Peter: Bei anderen songs wie „blue“ sind es dann zum Beispiel politisch-wissenschaftliche Ideen, die in ein ideales Zukunfts­szenario über­tragen werden. Die Idee der Performances steht in der Tradition von Judith Butler und soll sagen, dass alles möglich sei und vorgefertigte Kategorien nicht immer passen.

Auf der Bühne seid ihr oft als Herr Haring und Herr Mörth zu sehen. Wie reagiert euer Publikum auf das Gender Bending?

Sol: Wir sind Drag Kings und unser Bühnen­outfit macht uns zu Herren der „speziellen Art“. Das Publikum reagiert sehr unter­schiedlich. Da wir uns meist nicht einfach so „schön herrichten“, kann das auch irritierend wirken.

Peter: Meist scheint genau diese Irritation auch eine hohe Attraktivität zu haben.

Sol: Es geht zum Beispiel um eine gewisse Irritation des Begehrens. Wenn man da so auf der Bühne steht, schwappt mitunter eine Welle des Begehrens herüber. Und dann kommt die StellvertreterInnenrolle der Performerin ins Spiel: Sie nimmt einen Platz ein, den vielleicht die Frau (der Mann) im Publikum auch gern einnehmen will. Und da kann es dann für die eine oder andere Heterofrau und Lesbe unklar sein, wen sie da nun begehrt, die Frau im Manne oder den Mann in der Frau …. und für die Männer stellt sich oft die Frage: „Maria & Josef ist das jetzt a Frau oder a Mann?“ Und da kommt es mitunter zu lustigen Szenen nach dem Konzert – da wird ungeniert nachgefragt.
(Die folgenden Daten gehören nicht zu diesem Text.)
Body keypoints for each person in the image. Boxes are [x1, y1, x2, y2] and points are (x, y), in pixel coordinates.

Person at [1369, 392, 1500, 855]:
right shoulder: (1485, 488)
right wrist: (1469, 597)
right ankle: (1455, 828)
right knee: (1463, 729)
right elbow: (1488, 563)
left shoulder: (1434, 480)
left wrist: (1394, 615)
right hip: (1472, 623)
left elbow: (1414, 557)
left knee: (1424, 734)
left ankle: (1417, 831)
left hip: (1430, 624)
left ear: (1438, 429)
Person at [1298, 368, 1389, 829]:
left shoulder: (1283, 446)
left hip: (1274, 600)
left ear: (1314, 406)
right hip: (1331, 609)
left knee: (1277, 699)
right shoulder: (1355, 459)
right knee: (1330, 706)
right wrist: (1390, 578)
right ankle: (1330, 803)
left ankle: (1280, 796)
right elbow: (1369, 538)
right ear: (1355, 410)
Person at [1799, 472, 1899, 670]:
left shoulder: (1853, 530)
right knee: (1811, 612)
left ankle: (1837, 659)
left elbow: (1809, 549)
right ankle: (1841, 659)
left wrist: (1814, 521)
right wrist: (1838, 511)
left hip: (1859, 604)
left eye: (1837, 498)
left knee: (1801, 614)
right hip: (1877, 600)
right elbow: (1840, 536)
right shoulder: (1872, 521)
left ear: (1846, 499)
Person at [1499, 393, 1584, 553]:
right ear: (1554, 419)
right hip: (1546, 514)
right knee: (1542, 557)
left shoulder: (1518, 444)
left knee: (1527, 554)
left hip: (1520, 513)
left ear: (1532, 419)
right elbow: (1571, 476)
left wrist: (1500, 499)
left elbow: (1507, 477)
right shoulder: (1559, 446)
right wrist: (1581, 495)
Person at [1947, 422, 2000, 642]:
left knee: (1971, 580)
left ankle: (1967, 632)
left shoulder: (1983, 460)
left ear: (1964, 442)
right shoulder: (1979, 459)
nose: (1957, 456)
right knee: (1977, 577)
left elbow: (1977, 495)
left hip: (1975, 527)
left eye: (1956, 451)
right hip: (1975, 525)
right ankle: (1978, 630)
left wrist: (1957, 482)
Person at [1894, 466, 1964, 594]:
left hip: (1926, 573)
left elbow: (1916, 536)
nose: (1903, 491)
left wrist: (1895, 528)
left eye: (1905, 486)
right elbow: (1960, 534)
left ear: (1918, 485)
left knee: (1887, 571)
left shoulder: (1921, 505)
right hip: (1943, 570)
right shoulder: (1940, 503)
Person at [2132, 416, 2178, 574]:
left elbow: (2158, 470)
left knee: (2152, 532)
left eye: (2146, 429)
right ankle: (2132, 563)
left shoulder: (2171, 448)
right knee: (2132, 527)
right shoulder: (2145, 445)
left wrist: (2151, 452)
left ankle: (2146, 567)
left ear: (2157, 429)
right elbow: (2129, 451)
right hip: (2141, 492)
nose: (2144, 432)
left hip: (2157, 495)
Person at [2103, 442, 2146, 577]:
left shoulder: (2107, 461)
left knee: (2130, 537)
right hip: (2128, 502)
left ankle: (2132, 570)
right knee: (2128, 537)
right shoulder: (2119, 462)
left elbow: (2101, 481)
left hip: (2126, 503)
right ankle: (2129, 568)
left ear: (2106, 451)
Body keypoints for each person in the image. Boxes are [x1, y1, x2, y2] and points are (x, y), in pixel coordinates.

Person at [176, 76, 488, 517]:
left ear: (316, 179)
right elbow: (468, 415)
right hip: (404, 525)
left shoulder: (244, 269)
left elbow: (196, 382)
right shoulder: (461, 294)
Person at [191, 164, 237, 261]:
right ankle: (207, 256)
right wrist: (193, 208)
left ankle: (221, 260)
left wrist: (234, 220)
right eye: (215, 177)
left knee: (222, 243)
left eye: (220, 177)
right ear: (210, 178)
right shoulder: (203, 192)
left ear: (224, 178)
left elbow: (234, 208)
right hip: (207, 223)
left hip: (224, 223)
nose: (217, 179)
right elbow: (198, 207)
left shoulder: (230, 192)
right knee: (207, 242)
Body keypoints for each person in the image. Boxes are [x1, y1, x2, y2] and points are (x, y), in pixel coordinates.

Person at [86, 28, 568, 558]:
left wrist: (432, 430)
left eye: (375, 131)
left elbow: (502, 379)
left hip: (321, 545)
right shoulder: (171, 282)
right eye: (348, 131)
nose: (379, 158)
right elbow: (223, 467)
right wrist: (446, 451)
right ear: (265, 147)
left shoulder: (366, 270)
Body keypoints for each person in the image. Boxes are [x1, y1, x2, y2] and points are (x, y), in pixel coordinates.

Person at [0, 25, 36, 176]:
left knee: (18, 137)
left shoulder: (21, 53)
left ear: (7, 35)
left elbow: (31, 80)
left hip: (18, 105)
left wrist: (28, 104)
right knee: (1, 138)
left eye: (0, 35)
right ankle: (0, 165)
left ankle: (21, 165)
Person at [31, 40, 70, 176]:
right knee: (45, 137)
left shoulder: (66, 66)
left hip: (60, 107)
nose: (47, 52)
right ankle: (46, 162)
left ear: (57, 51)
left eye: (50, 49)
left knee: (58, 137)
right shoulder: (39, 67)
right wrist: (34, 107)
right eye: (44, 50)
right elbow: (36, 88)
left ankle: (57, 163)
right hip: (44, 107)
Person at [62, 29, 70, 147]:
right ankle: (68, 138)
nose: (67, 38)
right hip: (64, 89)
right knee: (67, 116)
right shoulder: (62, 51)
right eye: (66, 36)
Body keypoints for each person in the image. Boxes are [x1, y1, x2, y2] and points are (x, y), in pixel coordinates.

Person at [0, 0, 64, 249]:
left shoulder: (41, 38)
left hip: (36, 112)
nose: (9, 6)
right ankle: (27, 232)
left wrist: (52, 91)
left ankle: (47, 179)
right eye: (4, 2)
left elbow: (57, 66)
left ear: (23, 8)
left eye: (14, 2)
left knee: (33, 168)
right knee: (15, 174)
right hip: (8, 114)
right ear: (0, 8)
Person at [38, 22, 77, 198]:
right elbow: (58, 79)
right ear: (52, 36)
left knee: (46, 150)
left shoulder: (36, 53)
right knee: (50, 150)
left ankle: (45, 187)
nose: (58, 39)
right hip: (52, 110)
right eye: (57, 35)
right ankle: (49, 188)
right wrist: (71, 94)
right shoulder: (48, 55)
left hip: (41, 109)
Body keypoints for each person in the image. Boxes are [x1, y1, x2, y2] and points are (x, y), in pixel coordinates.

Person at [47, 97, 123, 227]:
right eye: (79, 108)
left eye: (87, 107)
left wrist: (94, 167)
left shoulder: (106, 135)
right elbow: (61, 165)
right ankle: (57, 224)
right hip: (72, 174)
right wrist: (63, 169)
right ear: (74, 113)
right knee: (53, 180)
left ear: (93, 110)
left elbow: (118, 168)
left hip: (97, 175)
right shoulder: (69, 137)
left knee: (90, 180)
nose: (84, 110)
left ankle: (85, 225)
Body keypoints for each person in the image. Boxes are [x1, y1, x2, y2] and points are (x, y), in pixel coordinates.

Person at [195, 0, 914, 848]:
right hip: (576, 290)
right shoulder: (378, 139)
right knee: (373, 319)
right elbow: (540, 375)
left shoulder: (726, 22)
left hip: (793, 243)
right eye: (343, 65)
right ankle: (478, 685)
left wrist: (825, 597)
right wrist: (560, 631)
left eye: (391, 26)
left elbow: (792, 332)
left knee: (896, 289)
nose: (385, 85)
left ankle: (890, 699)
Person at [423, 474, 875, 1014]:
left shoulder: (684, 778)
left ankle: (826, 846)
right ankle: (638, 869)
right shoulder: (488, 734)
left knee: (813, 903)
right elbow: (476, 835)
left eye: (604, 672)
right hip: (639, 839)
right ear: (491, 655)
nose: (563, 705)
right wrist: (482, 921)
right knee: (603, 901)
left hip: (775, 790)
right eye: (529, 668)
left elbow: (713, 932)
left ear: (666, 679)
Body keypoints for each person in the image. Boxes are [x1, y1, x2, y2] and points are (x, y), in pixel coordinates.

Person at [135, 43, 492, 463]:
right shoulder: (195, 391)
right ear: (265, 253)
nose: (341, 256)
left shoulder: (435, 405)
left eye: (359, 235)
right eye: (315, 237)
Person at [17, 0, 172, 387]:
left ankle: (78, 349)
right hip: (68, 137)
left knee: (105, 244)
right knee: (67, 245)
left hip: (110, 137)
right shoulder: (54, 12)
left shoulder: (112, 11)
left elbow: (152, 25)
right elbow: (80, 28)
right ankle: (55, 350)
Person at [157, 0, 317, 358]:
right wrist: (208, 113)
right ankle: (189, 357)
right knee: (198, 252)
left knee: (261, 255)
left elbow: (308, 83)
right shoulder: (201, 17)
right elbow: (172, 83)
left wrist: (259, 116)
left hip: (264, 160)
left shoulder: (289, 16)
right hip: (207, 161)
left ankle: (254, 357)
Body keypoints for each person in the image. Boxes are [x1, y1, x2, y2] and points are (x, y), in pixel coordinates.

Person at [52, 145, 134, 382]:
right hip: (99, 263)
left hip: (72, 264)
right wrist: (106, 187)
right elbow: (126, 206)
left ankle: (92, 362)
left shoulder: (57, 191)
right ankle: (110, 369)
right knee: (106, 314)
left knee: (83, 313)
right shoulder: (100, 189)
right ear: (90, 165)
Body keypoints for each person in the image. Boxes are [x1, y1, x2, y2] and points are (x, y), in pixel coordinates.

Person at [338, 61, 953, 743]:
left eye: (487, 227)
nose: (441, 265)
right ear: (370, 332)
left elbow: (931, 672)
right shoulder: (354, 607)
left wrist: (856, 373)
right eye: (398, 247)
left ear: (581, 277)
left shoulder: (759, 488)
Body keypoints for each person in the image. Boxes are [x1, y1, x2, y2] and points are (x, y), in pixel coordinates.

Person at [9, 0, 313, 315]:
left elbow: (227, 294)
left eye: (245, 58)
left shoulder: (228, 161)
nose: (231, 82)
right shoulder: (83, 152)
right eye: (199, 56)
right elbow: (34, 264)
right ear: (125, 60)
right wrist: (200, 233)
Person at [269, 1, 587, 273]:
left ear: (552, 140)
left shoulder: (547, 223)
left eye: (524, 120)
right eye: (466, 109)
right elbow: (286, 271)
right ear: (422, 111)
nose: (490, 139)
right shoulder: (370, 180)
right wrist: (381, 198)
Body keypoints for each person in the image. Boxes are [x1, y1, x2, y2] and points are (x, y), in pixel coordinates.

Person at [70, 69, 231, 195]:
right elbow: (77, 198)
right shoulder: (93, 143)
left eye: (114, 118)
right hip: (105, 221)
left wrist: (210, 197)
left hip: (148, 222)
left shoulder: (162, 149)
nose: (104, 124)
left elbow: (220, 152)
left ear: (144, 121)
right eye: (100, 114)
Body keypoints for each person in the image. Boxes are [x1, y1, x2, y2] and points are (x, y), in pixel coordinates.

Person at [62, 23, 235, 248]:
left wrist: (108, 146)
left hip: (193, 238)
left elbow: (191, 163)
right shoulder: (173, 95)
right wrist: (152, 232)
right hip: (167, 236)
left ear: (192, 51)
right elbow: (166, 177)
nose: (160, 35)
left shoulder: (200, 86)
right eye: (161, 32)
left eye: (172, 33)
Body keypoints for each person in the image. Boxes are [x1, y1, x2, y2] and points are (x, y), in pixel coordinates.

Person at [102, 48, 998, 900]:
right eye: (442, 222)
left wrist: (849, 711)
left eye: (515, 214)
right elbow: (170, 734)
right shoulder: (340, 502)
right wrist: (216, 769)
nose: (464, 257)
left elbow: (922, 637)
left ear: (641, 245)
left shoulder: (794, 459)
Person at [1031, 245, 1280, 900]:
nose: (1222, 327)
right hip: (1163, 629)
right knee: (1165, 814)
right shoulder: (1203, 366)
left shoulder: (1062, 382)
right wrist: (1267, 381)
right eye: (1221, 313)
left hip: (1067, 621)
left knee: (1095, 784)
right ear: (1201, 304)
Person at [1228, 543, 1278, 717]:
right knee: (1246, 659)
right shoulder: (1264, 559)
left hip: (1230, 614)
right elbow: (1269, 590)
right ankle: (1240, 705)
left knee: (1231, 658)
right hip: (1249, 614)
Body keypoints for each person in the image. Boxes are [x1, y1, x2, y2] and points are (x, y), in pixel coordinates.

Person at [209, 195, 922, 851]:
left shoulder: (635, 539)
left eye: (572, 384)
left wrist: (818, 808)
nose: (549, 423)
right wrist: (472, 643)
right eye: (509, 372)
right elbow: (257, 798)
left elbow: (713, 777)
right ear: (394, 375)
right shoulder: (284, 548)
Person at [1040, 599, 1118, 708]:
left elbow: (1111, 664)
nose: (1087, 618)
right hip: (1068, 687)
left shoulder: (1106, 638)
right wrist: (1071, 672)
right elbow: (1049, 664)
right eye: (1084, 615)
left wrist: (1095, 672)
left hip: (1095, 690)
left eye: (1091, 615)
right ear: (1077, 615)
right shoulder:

Diese Irritation tragen wir auch zwischendurch mit der Gitarre und dem Bass auf: War die Gitarre einst ein Phallus, ist sie bei uns eher eine nicht enden wollende Klitoris!

Nehmt ihr bewusst Bezug auf die Riot Grrrl Bewegung und wenn ja, wieso?

Sol: Ich stamme aus der Generation der Riot Grrrls und war dadurch animiert einfach selbst eine Gitarre in die Hand zu nehmen, außerdem hab ich meine Diplom­arbeit über die Riot Grrrls geschrieben…

Peter: Natürlich steht SNM auch in dieser „Tradition“ und das sehr gerne, denn diese Art der Selbst­ermächtigung und auch Wider­stand gegen das System von Un­gleichheiten sind auch unser An­liegen. Auch der musikalische Ein­fluss ist sicher mit dabei – das ist einfach klasse Mukke.

Welche anderen, weniger bekannte Künstlerinnen könnt ihr empfehlen? 

Black Sheep Bleached und Extofita.

Wo kann mensch euch in nächster Zeit hören, sehen und bestaunen?

Schaut doch einmal auf unserer Myspace vorbei! Wir haben extra für euch ein paar Lieder von unserer kommenden CD aus­gekoppelt. Und wir suchen außer­dem Auftritts­möglich­keiten in Berlin und sind für Tipps immer dank­bar. Voraus­sichtlich im Früh­jahr 2012 werden wir wieder öfters live zu sehen sein, wenn wir die neue CD vorstellen. Auf unserer Website könnt ihr unseren News­letter abonnieren, wenn ihr über Konzert­termine u.ä. infor­miert werden wollt.